The U.S. House of Representatives has been an elected and eclectic body with its membership reconstituted every two years throughout its history. The biennial term was a compromise at the Federal Constitutional Convention in 1787. The U.S. Senate, following the ratification of the Seventeenth Amendment in 1913, marked the first time since the inception of our democracy that elections were held by popular vote.

Elections are unique, and we are very fortunate and blessed to be able to exercise our right as a citizen to cast a vote toward whom we believe is best fit to serve our interest and needs for our local, regional and state communities and economies.

November 8, 2022, marked the 109th election that has been held by the U.S. to dually elect our representatives in the House and Senate by popular vote — the mid-term, which occurs two years after each presidential election. Elections are held for all 435 seats in the House of Representatives, and traditionally 33 or 34 seats in the Senate are in play. As a result, the membership of these two legislative chambers changes near the midpoint of a president’s four-year term of office.

Historically, the House and, at times, the Senate recreates itself after every election —pending bills expire, committee work is shelved, and new Members take their seats. Even if few new legislators win election and the party in control of the House or Senate remains the same, each session forms its own identity.

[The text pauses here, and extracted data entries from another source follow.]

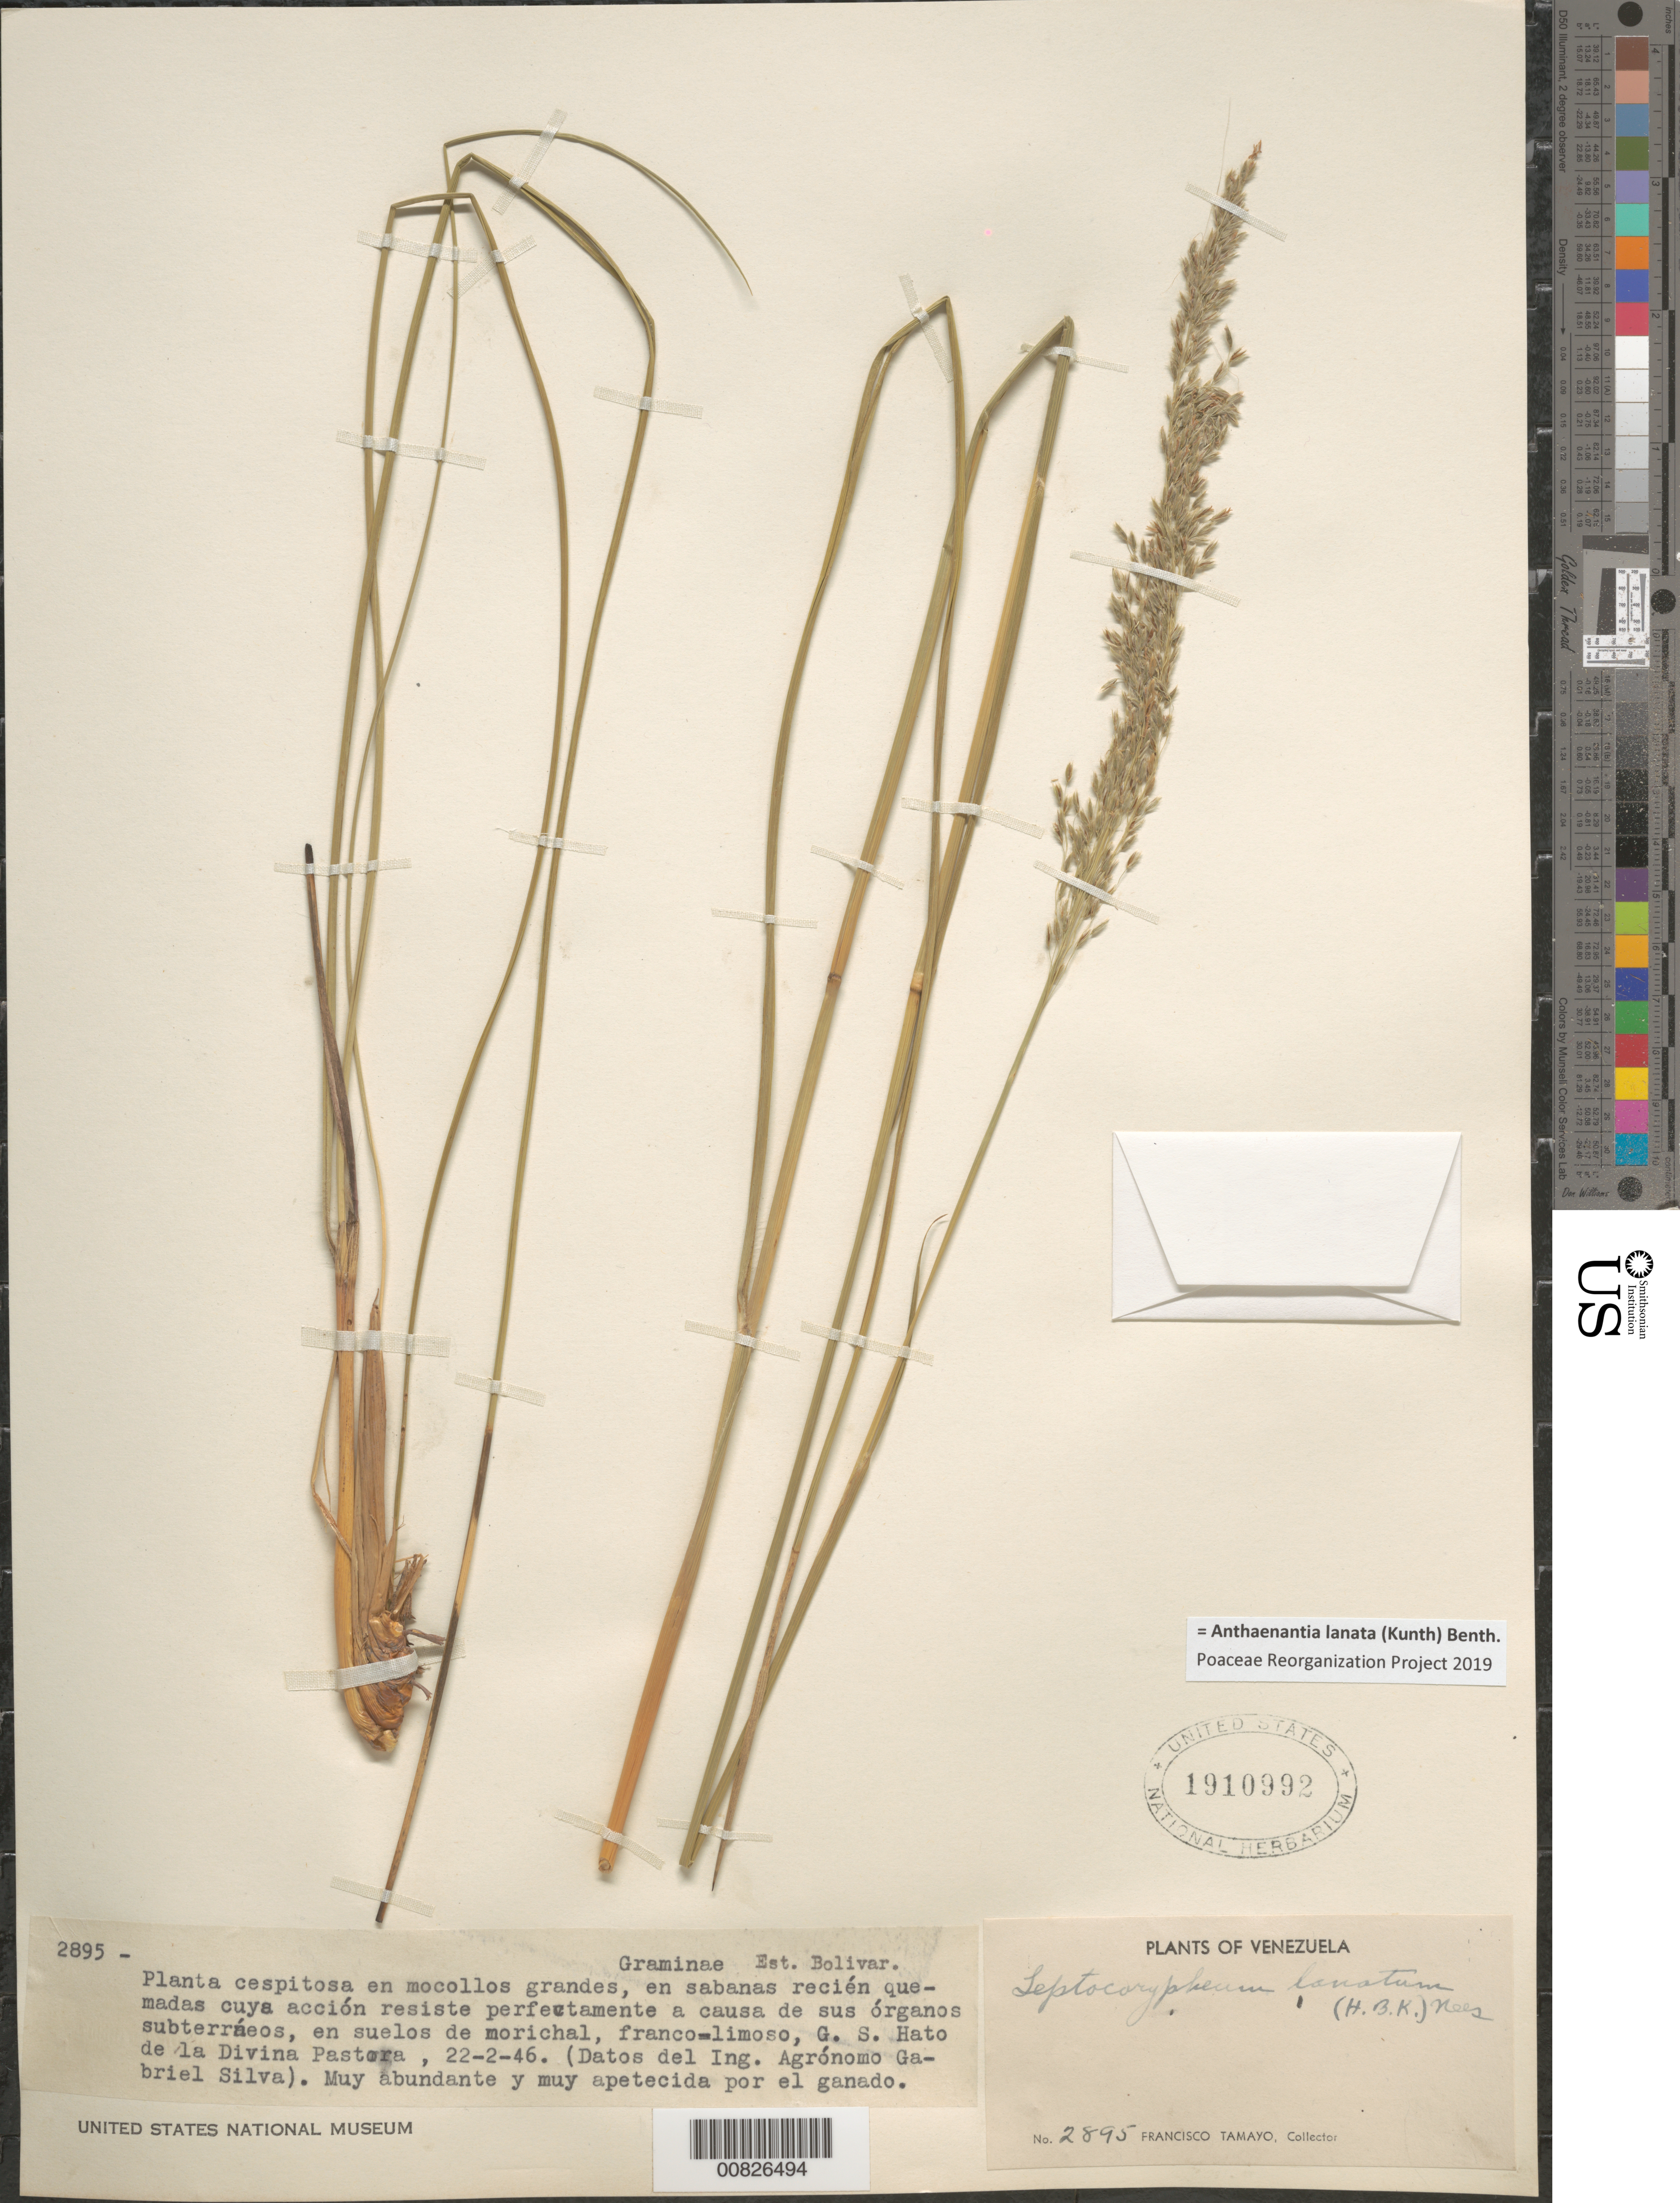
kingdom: Plantae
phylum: Tracheophyta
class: Liliopsida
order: Poales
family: Poaceae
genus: Leptocoryphium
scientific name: Leptocoryphium lanatum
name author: (Kunth) Nees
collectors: F. Tamayo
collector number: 2895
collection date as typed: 22-Feb-46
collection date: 1946-02-22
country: Venezuela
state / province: Bolívar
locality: Gran Sabana, Hato Divina Pastora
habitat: Sabanas recien quemadas cuya accion resiste perfectamenta a causa de sus organos subterrenos, en suelos de morichal, franco-limoso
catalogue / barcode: US 1910992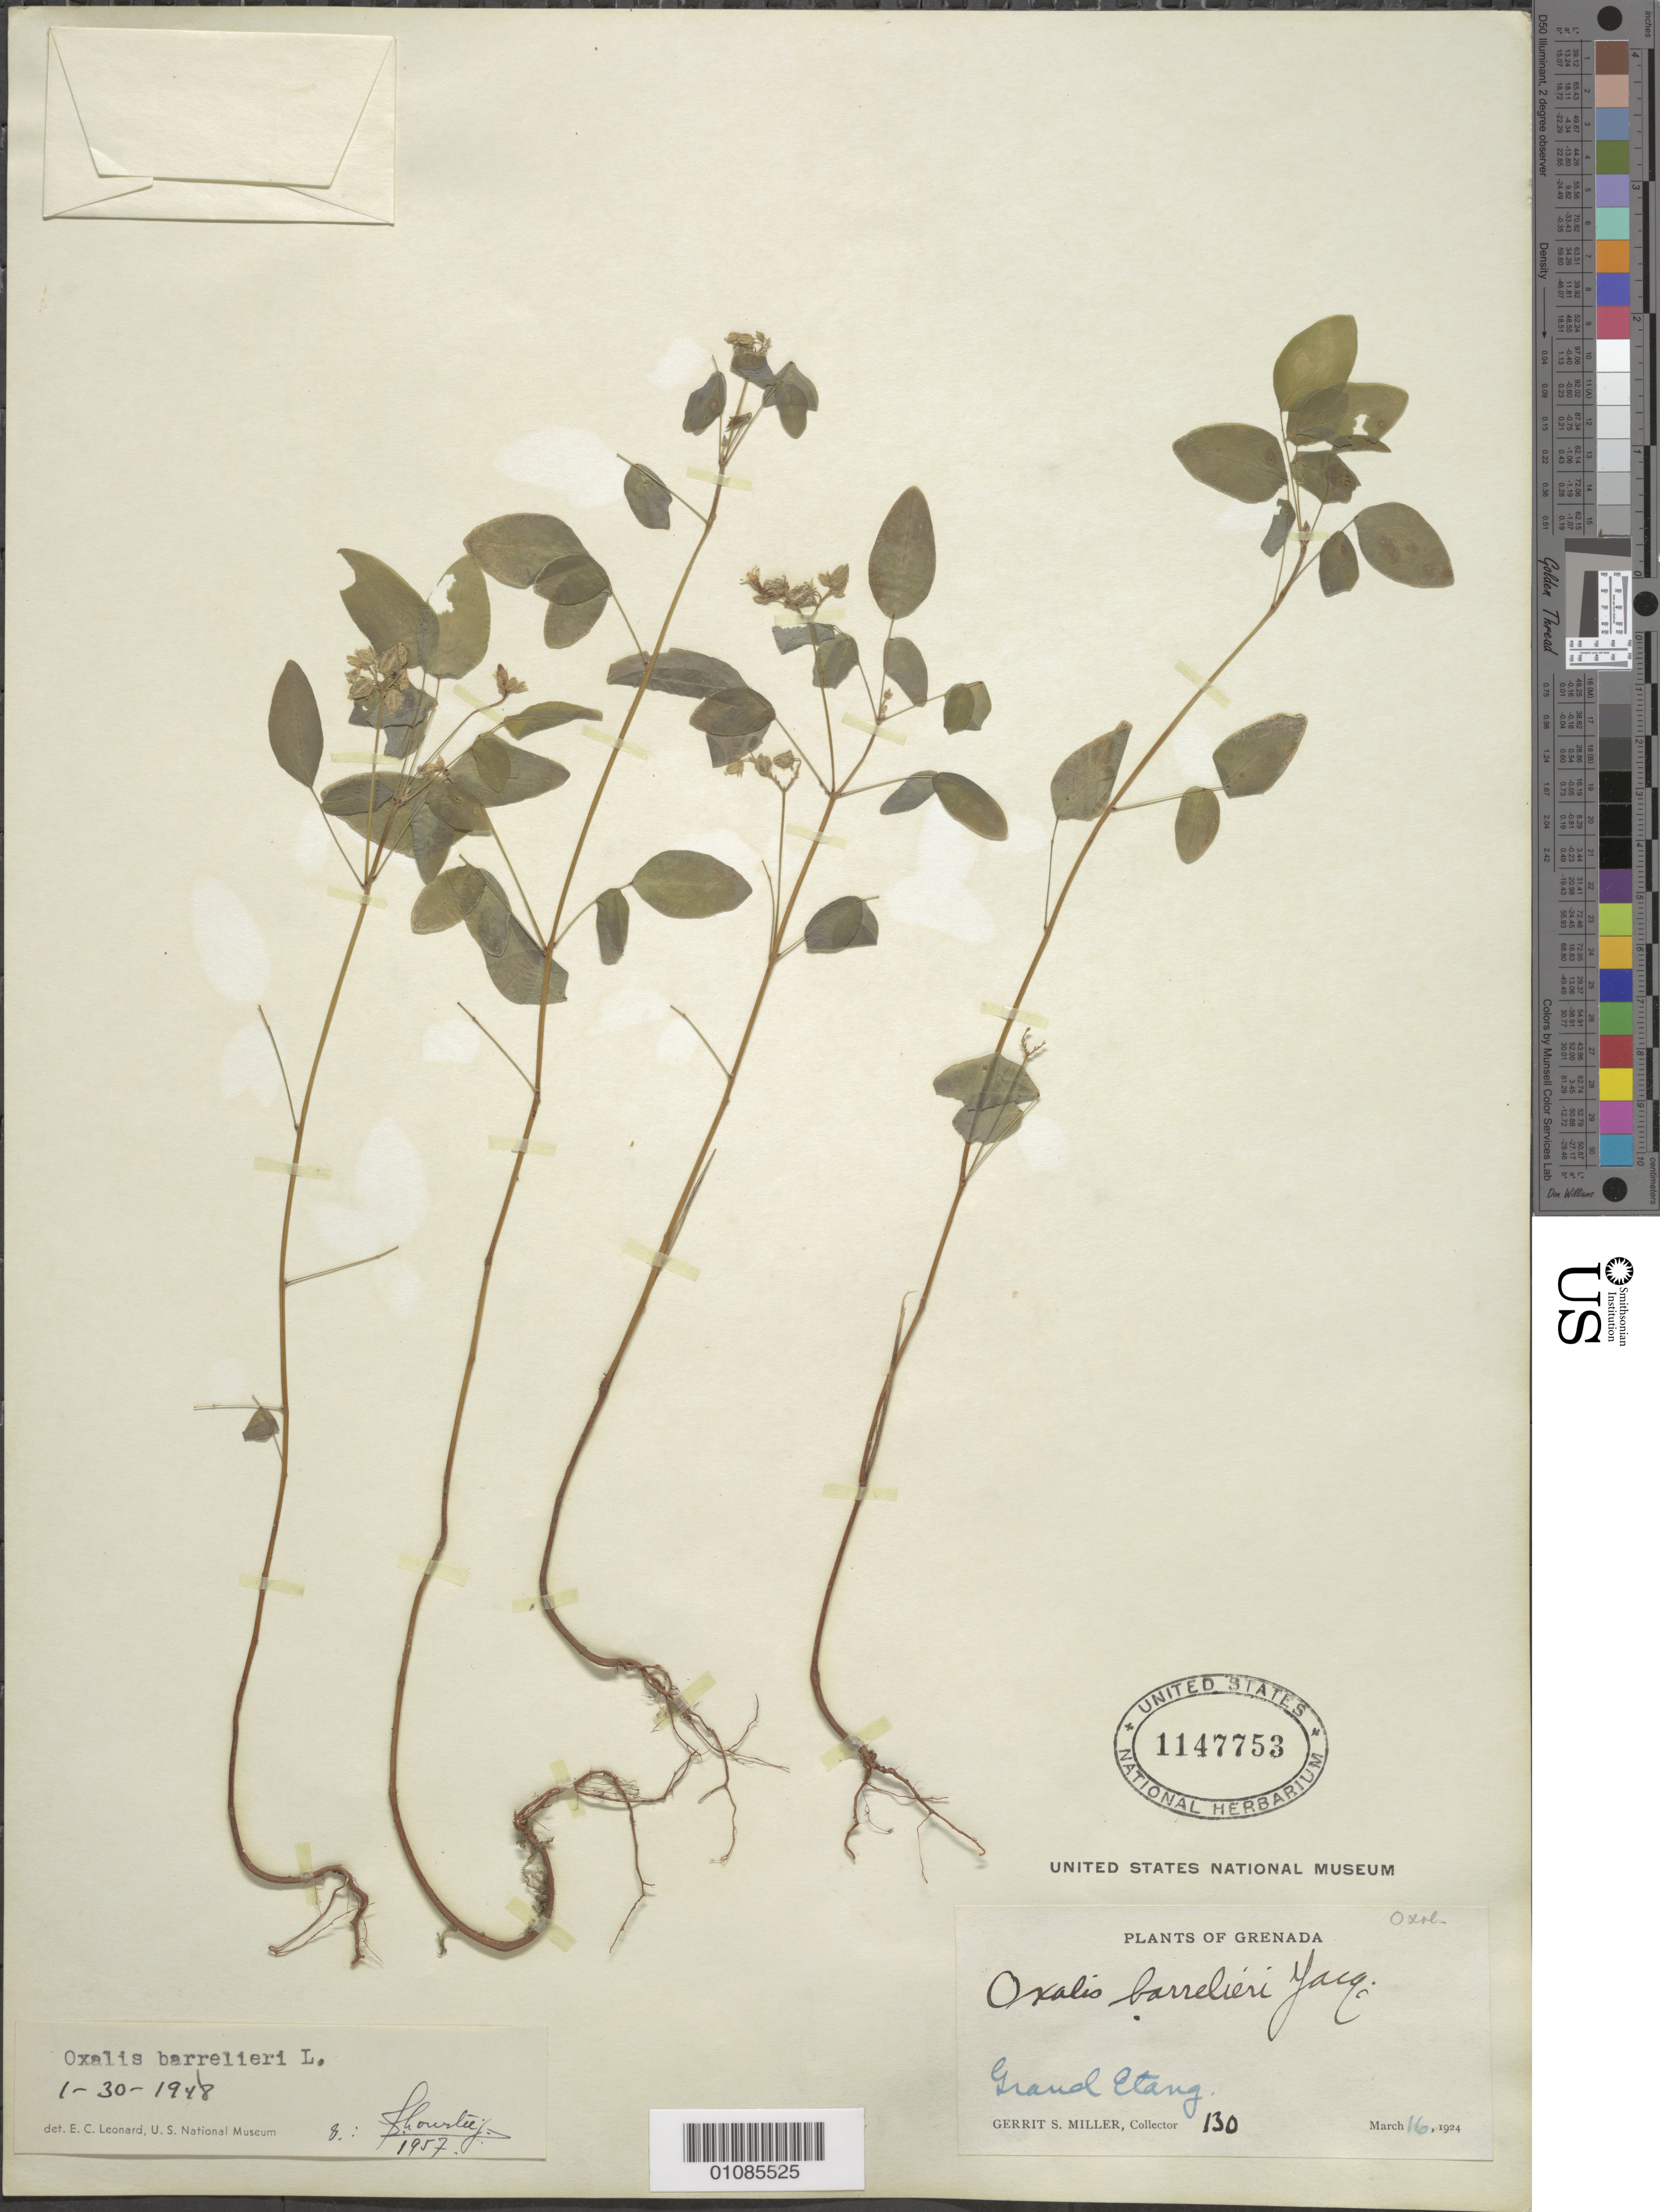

While the 2022 midterm elections are not conclusive, a balance of power is presumptively on the horizon. As of press time, according to the Associated Press, House Republicans have secured 211 seats while Democrats have retained 192, leaving 32 seats still yet to be decided. 218 seats are what is needed to serve as the majority in the House. If the balance of power shifts from the current Democratic majority to Republicans in the House, we predict Congressman G.T. Thompson (R-Pa.) will assume the helm of the House Committee on Agriculture and will serve as Chairman during the development of the 2023 Farm Bill.

Likewise, the Senate Republicans have secured a total of 49 seats (29 seats are not up for re-election) while Senate Democrats hold 48 seats (36 seats are not up for re-election). A runoff in the Georgia senate race between Raphael Warnock (D) and Herschel Walker (R) will be held December 6th. If Republicans win the majority in the Senate (still yet to be determined) we expect Sen. John Boozman (R-Ark.) to be the next Chairman of the Senate Committee on Agriculture and would serve in that capacity during the development of the next Farm Bill.

In general, Texas will have seven new Members in the House of Representatives following this election. Neither U.S. Senator John Cornyn or Ted Cruz was up for election this cycle. Statewide elected officials such as Governor Greg Abbott, Lt. Governor Dan Patrick, Attorney General Ken Paxton, Texas Comptroller Glenn Hegar and Commissioner of Agriculture Sid Miller all prevailed in their re-election bid.

We look forward to working with leadership in the next Congress to secure adequate farm policy that helps address issues such as disaster, supply chain challenges, rising input costs, and infrastructure needs.

Prior to Election Day, 5,509,094 individuals had cast their vote with a total of 17,672,143 registered voters in Texas.